I believe the design of the system–especially 1) that the “tax” or “penalty” costs less than buying insurance combined with 2) the guarantee that one can buy “insurance” at any time at standard rates–is intended to kill off private insurance companies. Or, if not that, then force premiums to skyrocket to such astronomical heights that many (foolish) people will beg for the government to step in and take over the whole damn thing.
At the time this monstrous piece of crap was passed, it was quite clear that many of the Dems who voted for it (and progressives generally), saw it as just a first step in creating a national health care system.
carl in atlanta wrote:
“There’s got to be a reason why that won’t work [paying the “tax” and buying insurance only after a serious medical problem] and why most self employed types won’t try it; can someone who knows explain?”

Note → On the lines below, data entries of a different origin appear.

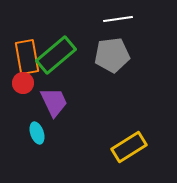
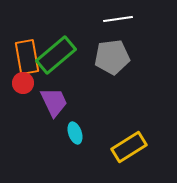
gray pentagon: moved 2 px down
cyan ellipse: moved 38 px right
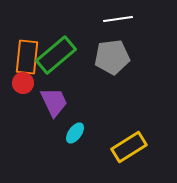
orange rectangle: rotated 16 degrees clockwise
cyan ellipse: rotated 55 degrees clockwise
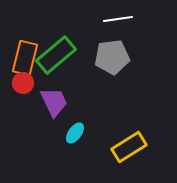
orange rectangle: moved 2 px left, 1 px down; rotated 8 degrees clockwise
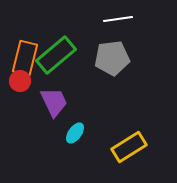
gray pentagon: moved 1 px down
red circle: moved 3 px left, 2 px up
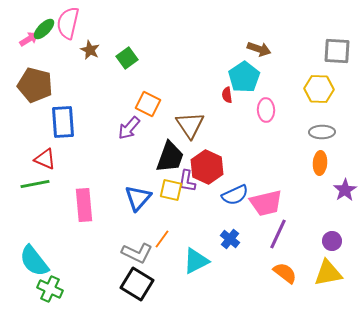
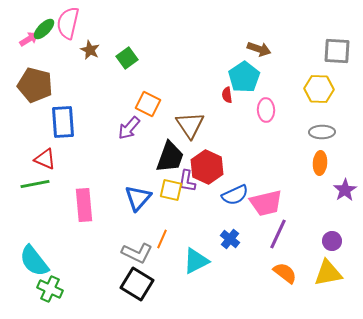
orange line: rotated 12 degrees counterclockwise
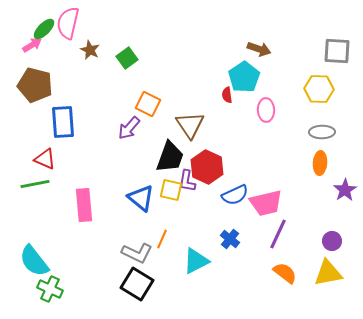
pink arrow: moved 3 px right, 6 px down
blue triangle: moved 3 px right; rotated 32 degrees counterclockwise
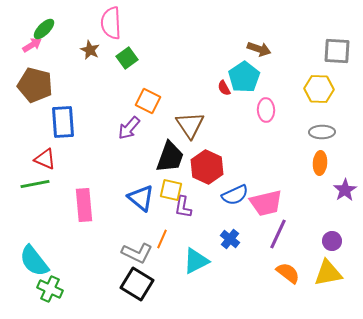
pink semicircle: moved 43 px right; rotated 16 degrees counterclockwise
red semicircle: moved 3 px left, 7 px up; rotated 21 degrees counterclockwise
orange square: moved 3 px up
purple L-shape: moved 4 px left, 26 px down
orange semicircle: moved 3 px right
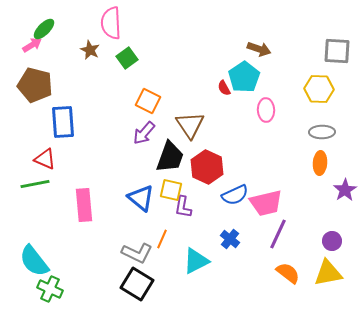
purple arrow: moved 15 px right, 5 px down
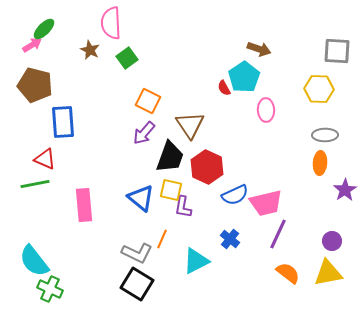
gray ellipse: moved 3 px right, 3 px down
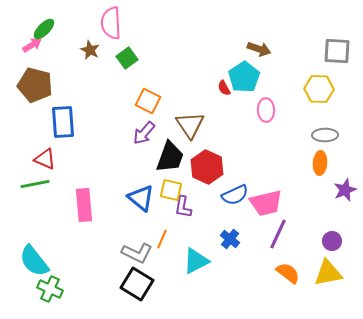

In case my comment above didn’t clearly address carl’s question, the explanation is that the self-employed and many others will game the system exactly as he describes–but the Dems/progressives don’t care. By subverting the basic premise of “insurance” (that you buy it before you’re seriously ill, thus spreading the risk across a large population of mostly-well people), Obamacare will either kill off private medical insurance or force premiums to absurdly high levels. Either way, there’s a good chance that the government takes over the whole shebang.
It’s not just about the premiums, which are most noticed by the healthy insured. For those actually needing health care, it is also about co-pays, deductibles, hospital and doc networks (= reduced access), and those will become huge burdens.
I am a doc, and my fellow docs will care for me properly—almost as good as being a Federal employee.